ARIMA model is a combination of Auto-Regressive and Moving Average model along with the Integration of differencing. Auto-Regressive model determines the relationship between an observation and a certain number of lagged observations. The Integrated part is the differencing of the actual observations to make the time series stationary. Moving Average determines the relationship between an observation and residual error obtained by using a moving average model on the lagged observations.

* *Auto-Regressive (p)*: Number of lag observations in the model. Also called lag order.
* *Integrated (d)*: Number of times the actual observations are differenced for stationarity. Also called degree of differencing.
* *Moving Average (q)*: Size of moving average window.
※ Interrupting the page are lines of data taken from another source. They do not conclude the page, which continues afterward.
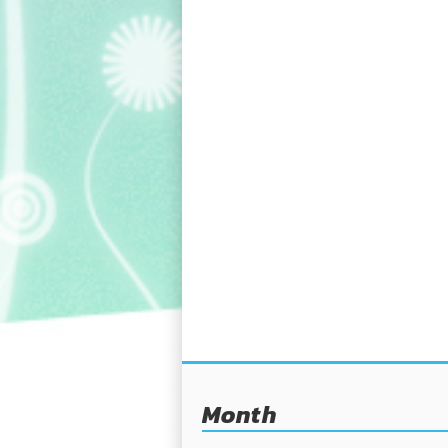
Month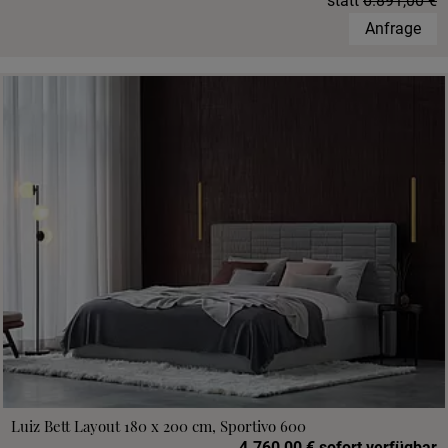
statt
6.891,00 €
Anfrage
Luiz Bett Layout 180 x 200 cm, Sportivo 600
4.760,00 € sofort verfügbar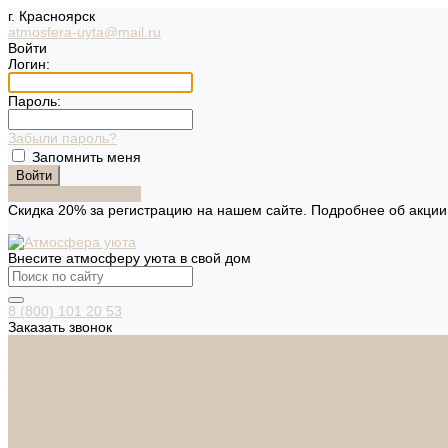
г. Красноярск
atmosfera-uyta@mail.ru
Войти
Логин:
Пароль:
Забыли пароль?
Запомнить меня
Зарегистрироваться
Скидка 20% за регистрацию на нашем сайте. Подробнее об акци
Внесите атмосферу уюта в свой дом
8 (800) 101 20 53
Заказать звонок
Каталог
Дверная фурнитура
ADDEN BAU
ARSENAL
FERETTA
PALIDORE
НОРА-М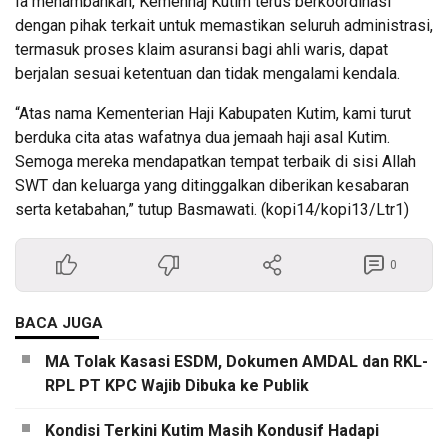
Ia menambahkan, Kemenhaj Kutim terus berkoordinasi
dengan pihak terkait untuk memastikan seluruh administrasi,
termasuk proses klaim asuransi bagi ahli waris, dapat
berjalan sesuai ketentuan dan tidak mengalami kendala.
“Atas nama Kementerian Haji Kabupaten Kutim, kami turut
berduka cita atas wafatnya dua jemaah haji asal Kutim.
Semoga mereka mendapatkan tempat terbaik di sisi Allah
SWT dan keluarga yang ditinggalkan diberikan kesabaran
serta ketabahan,” tutup Basmawati. (kopi14/kopi13/Ltr1)
0
BACA JUGA
MA Tolak Kasasi ESDM, Dokumen AMDAL dan RKL-
RPL PT KPC Wajib Dibuka ke Publik
Kondisi Terkini Kutim Masih Kondusif Hadapi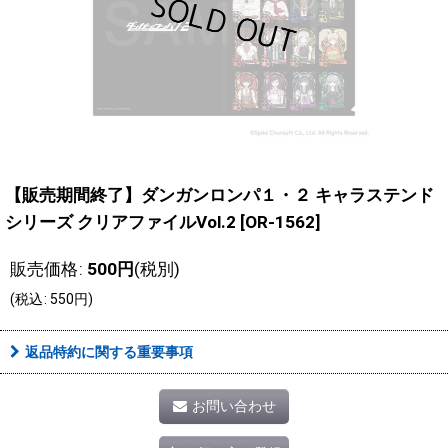
【販売期間終了】ダンガンロンパ１・２ キャラステンド
シリーズ クリアファイルVol.2
[
OR-1562
]
販売価格
:
500
円
(税別)
(
税込
:
550
円
)
返品特約に関する重要事項
お問い合わせ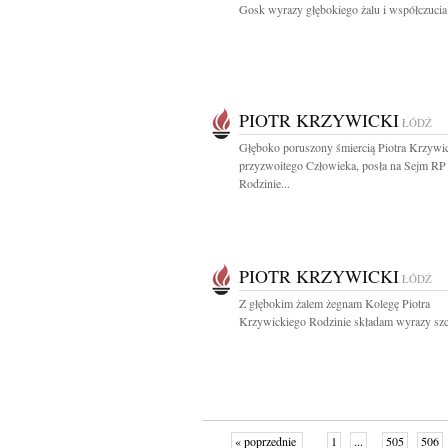
Gosk wyrazy głębokiego żalu i współczucia 
PIOTR KRZYWICKI
ŁÓDŹ
Głęboko poruszony śmiercią Piotra Krzywi
przyzwoitego Człowieka, posła na Sejm RP
Rodzinie...
PIOTR KRZYWICKI
ŁÓDŹ
Z głębokim żalem żegnam Kolegę Piotra
Krzywickiego Rodzinie składam wyrazy szc
« poprzednie
1
...
505
506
Also called the order of moving average.

In [None]:
# Auto ARIMA Method
arima_model = auto_arima(train_data,
                      start_p=1, start_q=1,
                      max_p=5, max_q=5,
                      test='adf',        
                      trace=True,
                      alpha=0.05,
                      scoring='mse',
                      suppress_warnings=True,
                      seasonal = False
                      )

# Fit the final model with the order
fitted_model = arima_model.fit(train_data) 
print(fitted_model.summary())

# Forecasting values
forecast_values = fitted_model.predict(len(test_data), alpha=0.05) 
fcv_series = pd.Series(forecast_values[0], index=test_data.index)

# Plot the predicted stock price and original price
plt.figure(figsize=(12,5), dpi=100)
plt.plot(train_data, label='training')
plt.plot(test_data, label='Actual Stock Price')
plt.plot(fcv_series,label='Predicted Stock Price')
plt.title('Stock Price Prediction')
plt.xlabel('Time')
plt.ylabel('Close Price')
plt.xticks([])
plt.legend(loc='upper left', fontsize=8)
plt.show()

# Evaluate the model by calculating RMSE
rms_auto_arima = sqrt(mean_squared_error(test_data.values, fcv_series))
print("Auto-Arima RMSE :- " + str(round(rms_auto_arima,3)))

## Evaluation of the Models

To evaluate the performance of the model, we will use Root Mean Squared Error (RMSE) and compare which model performed the best.

In [None]:
# Printing RMSE of all the methods
print("RMSE of all the methods")
print("Auto-Arima: ", round(rms_auto_arima,3))
print("Simple Exponential Smoothing: ", round(rms_sim_exp,3))
print("Holt’s Exponential Smoothing: ", round(rms_holt_exp,3))

From the three models we trained the Holt's Exponential Smoothing reached the smalles RSME.